Was empfehlen Sie Personen, die eine Laktose-Unverträglichkeit haben?

Es gibt ein sehr breites Spektrum von Laktose-Unverträglichkeit. Ich treffe immer wieder Patienten, die absolut keine Milch oder Joghurt vertragen, die aber Käse, vor allem Hartkäse, essen können. Dem kommt zugute, dass Hartkäse im Vergleich zu anderen Milchprodukten einen sehr hohen Calciumgehalt aufweist. Wenn Käse nicht in Frage kommt, gibt es eine Menge laktosefreier Produkte, die ähnlich viel Calcium enthalten wie Milchprodukte. Mögliche Alternativen sind: Wasser mit hohem Mineralgehalt oder Mandeln.

Sollte in der Schweiz aus Ihrer Sicht mehr auf das Thema Osteoporose-Prävention hingewiesen und eingegangen werden und wenn ja, wie?

Bei fast allen Themen herrscht das gleiche Bild bzw. die gleiche Situation vor: Ein gewisser Teil der Bevölkerung ist tendenziell eher überinformiert, der Grossteil dagegen unterinformiert. Vereinigungen wie die Schweizerische Vereinigung gegen die Osteoporose (SVGO) bieten zwar schon sehr viele Informationen an, zum Beispiel an öffentlichen Konferenzen oder in Form von Dokumentationen, welche in Kliniken aufliegen. Die Frage, wie man den unterinformierten Teil der Bevölkerung am besten erreicht, ist nicht ganz leicht zu beantworten. Ich habe bemerkt, dass man immer häufiger im Fernsehen Werbespots zu Themen über altersbedingte Krankheiten (makuläre Degeneration, Hörverlust etc.) sieht. Vielleicht wäre das eine gute Möglichkeit, um die Menschen für das Thema Osteoporose zu sensibilisieren, gerade wenn man Werbespots zielgruppengerecht einsetzt.
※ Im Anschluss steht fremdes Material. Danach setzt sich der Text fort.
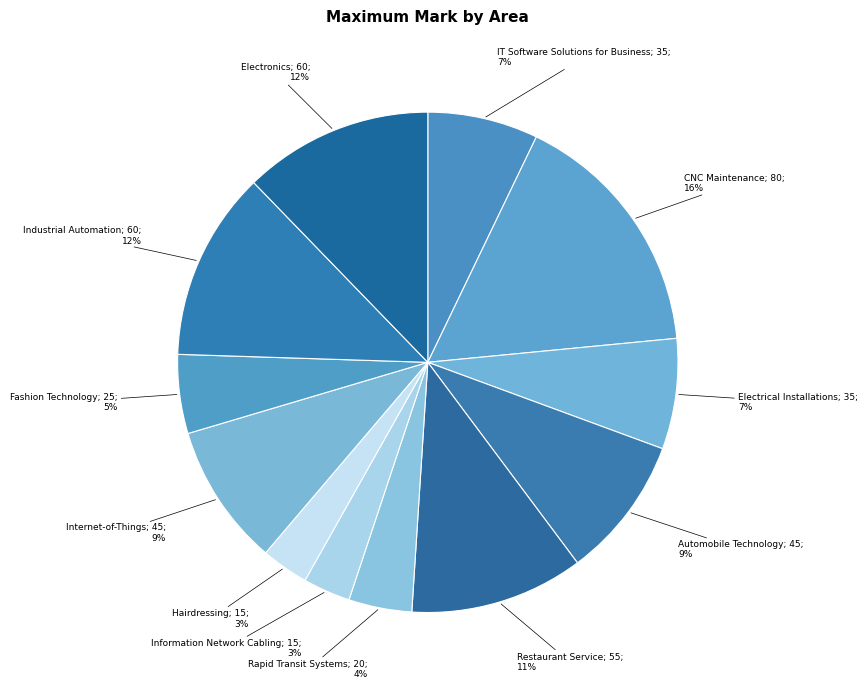

How many segments does this pie chart have?

12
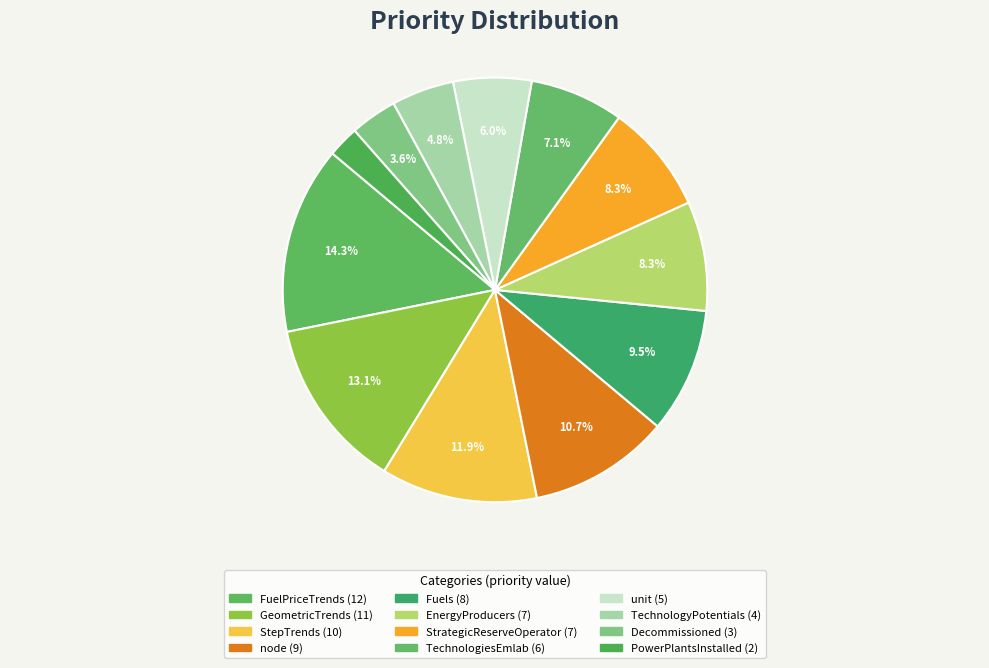

What is the largest slice in the pie chart?

FuelPriceTrends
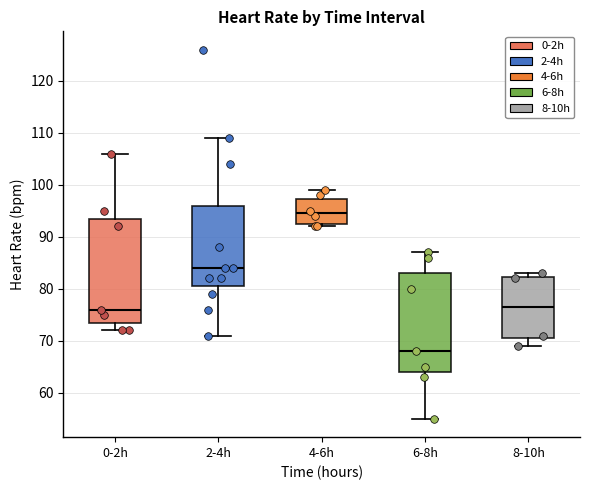

Reading left to right, transcribe this box plot: for each box, give where its median line is, the range the box spans, and where its two whiskers end, as read against the y-axis. The values are not printed on the chart, so give them approximately, as read against the axis.

0-2h: median 76, box 74 to 94, whiskers 72 to 106
2-4h: median 84, box 81 to 96, whiskers 71 to 109
4-6h: median 95, box 93 to 97, whiskers 92 to 99
6-8h: median 68, box 64 to 83, whiskers 55 to 87
8-10h: median 77, box 71 to 82, whiskers 69 to 83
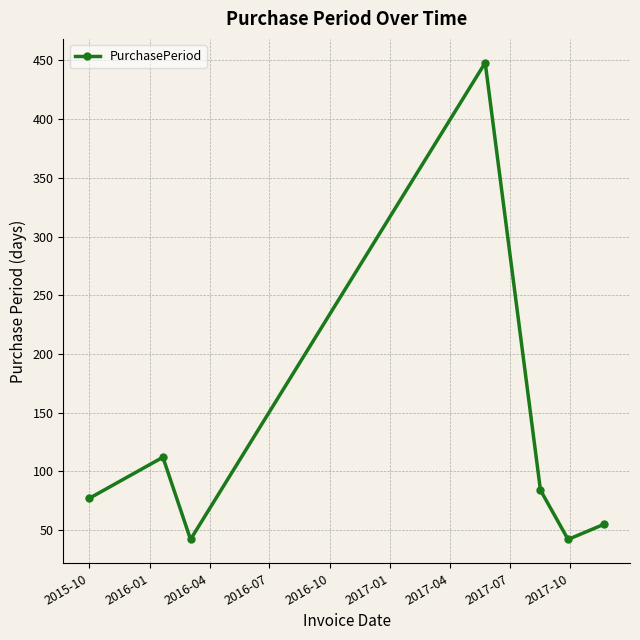

What is the sum of all values?

860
Die Internetseite der Osteoporose-Aufklärungskampagne (www.osteoporose-vorsorge.ch) leistet einen sehr wichtigen Beitrag, um Menschen über die Osteoporose zu informieren. Sie soll dazu motivieren, sich aktiv und mit Freude täglich an der Vorbeugung der Osteoporose zu beteiligen. Dies beinhaltet, selber gesund, fit und munter zu bleiben oder Familienangehörige, Freunde und Bekannte zu einem bewussten und gesunden Lebensstil zu motivieren. 

Frau Dr. Uebelhart, vielen Dank für diese sehr spannenden Informationen rund um das Thema Osteoporose!